-- START Provided records --

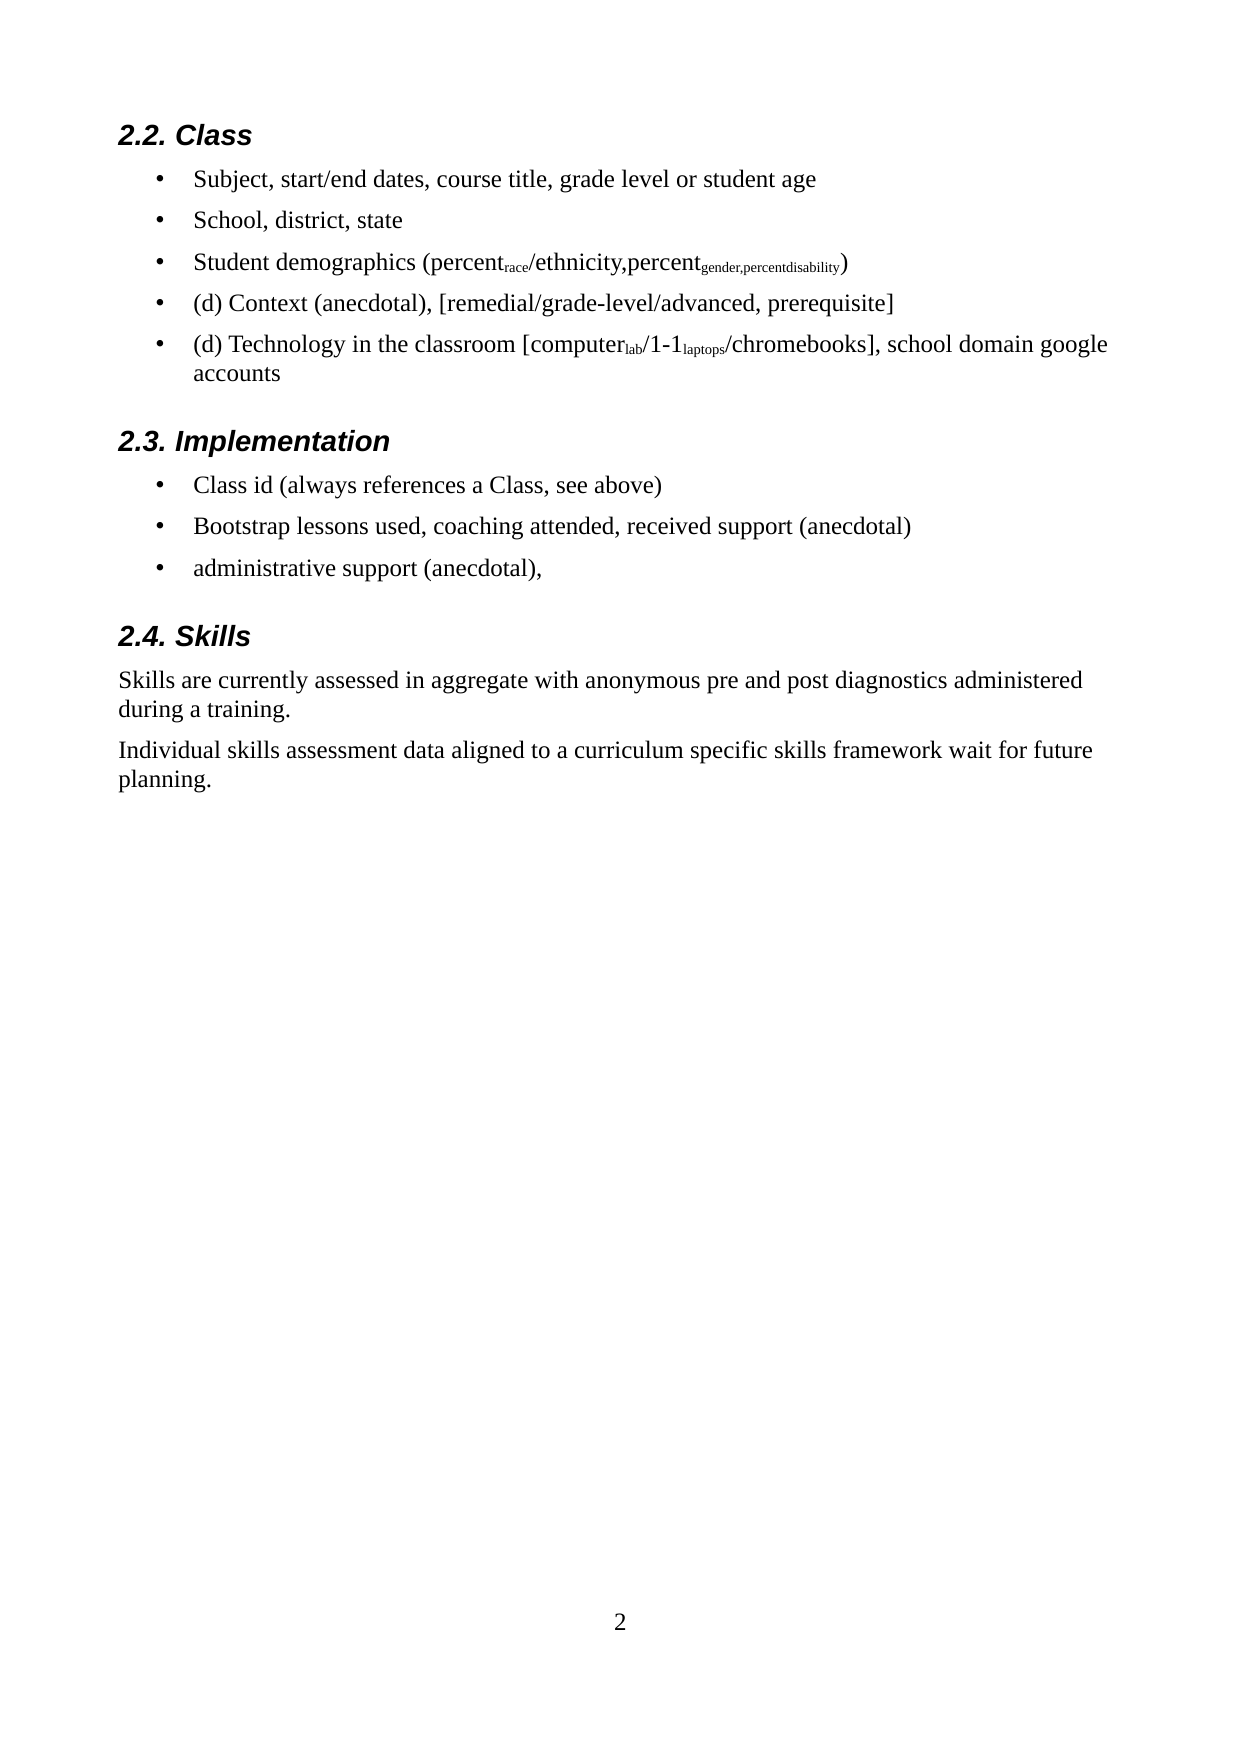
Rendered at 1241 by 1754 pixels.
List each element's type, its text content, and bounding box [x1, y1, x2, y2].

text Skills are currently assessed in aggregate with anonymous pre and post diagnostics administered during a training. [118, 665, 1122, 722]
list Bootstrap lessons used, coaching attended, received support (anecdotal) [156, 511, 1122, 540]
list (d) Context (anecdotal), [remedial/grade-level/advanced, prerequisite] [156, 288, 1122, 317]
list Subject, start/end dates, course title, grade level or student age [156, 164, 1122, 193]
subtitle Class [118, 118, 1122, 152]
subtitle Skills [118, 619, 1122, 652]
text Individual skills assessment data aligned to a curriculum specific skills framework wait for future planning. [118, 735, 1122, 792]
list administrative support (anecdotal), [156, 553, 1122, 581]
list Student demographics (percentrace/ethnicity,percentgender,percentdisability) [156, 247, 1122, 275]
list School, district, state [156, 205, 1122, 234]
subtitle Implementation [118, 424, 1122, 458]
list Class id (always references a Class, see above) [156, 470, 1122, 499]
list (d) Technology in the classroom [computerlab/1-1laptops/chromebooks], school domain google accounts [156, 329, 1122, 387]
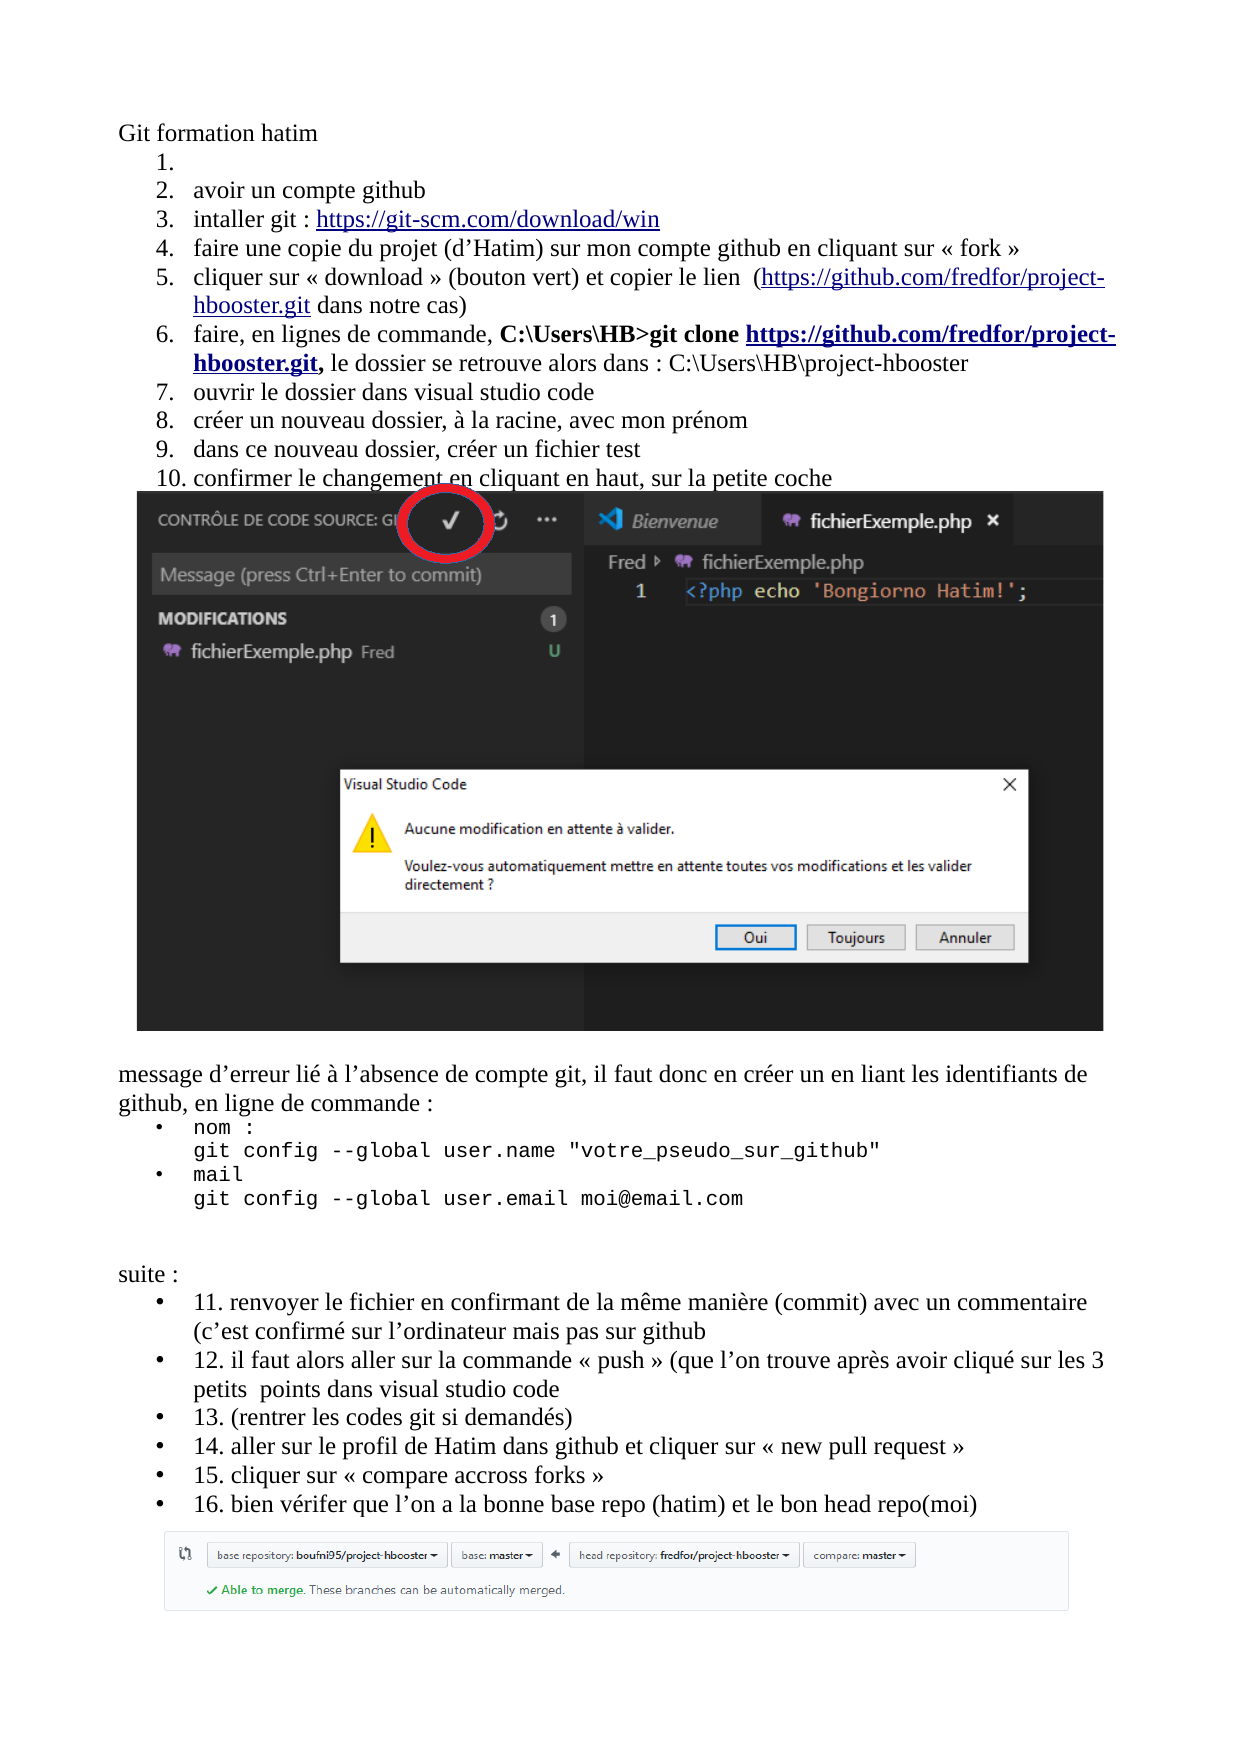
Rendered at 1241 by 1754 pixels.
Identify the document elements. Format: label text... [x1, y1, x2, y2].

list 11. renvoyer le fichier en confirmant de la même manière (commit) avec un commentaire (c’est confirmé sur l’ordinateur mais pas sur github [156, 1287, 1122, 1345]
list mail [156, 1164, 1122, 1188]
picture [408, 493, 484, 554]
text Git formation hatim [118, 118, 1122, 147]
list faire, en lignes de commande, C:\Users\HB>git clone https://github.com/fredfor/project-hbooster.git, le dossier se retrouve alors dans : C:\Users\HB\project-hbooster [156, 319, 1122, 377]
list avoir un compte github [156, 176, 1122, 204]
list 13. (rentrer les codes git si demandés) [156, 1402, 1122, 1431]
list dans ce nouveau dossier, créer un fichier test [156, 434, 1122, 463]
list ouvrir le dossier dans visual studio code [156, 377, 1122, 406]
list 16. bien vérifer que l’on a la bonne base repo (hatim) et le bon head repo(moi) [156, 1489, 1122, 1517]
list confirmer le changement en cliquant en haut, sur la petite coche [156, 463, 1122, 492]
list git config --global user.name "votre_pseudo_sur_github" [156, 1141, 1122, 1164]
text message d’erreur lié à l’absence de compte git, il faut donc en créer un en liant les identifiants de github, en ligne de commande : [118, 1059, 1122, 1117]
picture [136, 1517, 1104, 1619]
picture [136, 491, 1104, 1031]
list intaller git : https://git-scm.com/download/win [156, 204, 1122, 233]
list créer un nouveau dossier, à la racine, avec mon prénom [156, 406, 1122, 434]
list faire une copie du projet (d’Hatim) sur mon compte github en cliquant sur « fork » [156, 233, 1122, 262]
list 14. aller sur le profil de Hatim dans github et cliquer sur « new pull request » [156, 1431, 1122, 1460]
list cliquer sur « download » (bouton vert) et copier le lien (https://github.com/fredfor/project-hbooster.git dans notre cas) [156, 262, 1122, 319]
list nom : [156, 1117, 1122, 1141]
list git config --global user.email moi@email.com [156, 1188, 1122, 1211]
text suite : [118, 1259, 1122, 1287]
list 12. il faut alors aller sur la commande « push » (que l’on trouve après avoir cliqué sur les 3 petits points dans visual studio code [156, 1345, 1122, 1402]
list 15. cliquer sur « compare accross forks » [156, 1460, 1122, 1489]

-- END Provided records --

§ **Short task**
Copy the lines of the items above word for word, from the line containing "list 11. renvoyer" through the line containing "list intaller git", including both of those lines.

§ **Output of the task**
list 11. renvoyer le fichier en confirmant de la même manière (commit) avec un commentaire (c’est confirmé sur l’ordinateur mais pas sur github [156, 1287, 1122, 1345]
list mail [156, 1164, 1122, 1188]
picture [408, 493, 484, 554]
text Git formation hatim [118, 118, 1122, 147]
list faire, en lignes de commande, C:\Users\HB>git clone https://github.com/fredfor/project-hbooster.git, le dossier se retrouve alors dans : C:\Users\HB\project-hbooster [156, 319, 1122, 377]
list avoir un compte github [156, 176, 1122, 204]
list 13. (rentrer les codes git si demandés) [156, 1402, 1122, 1431]
list dans ce nouveau dossier, créer un fichier test [156, 434, 1122, 463]
list ouvrir le dossier dans visual studio code [156, 377, 1122, 406]
list 16. bien vérifer que l’on a la bonne base repo (hatim) et le bon head repo(moi) [156, 1489, 1122, 1517]
list confirmer le changement en cliquant en haut, sur la petite coche [156, 463, 1122, 492]
list git config --global user.name "votre_pseudo_sur_github" [156, 1141, 1122, 1164]
text message d’erreur lié à l’absence de compte git, il faut donc en créer un en liant les identifiants de github, en ligne de commande : [118, 1059, 1122, 1117]
picture [136, 1517, 1104, 1619]
picture [136, 491, 1104, 1031]
list intaller git : https://git-scm.com/download/win [156, 204, 1122, 233]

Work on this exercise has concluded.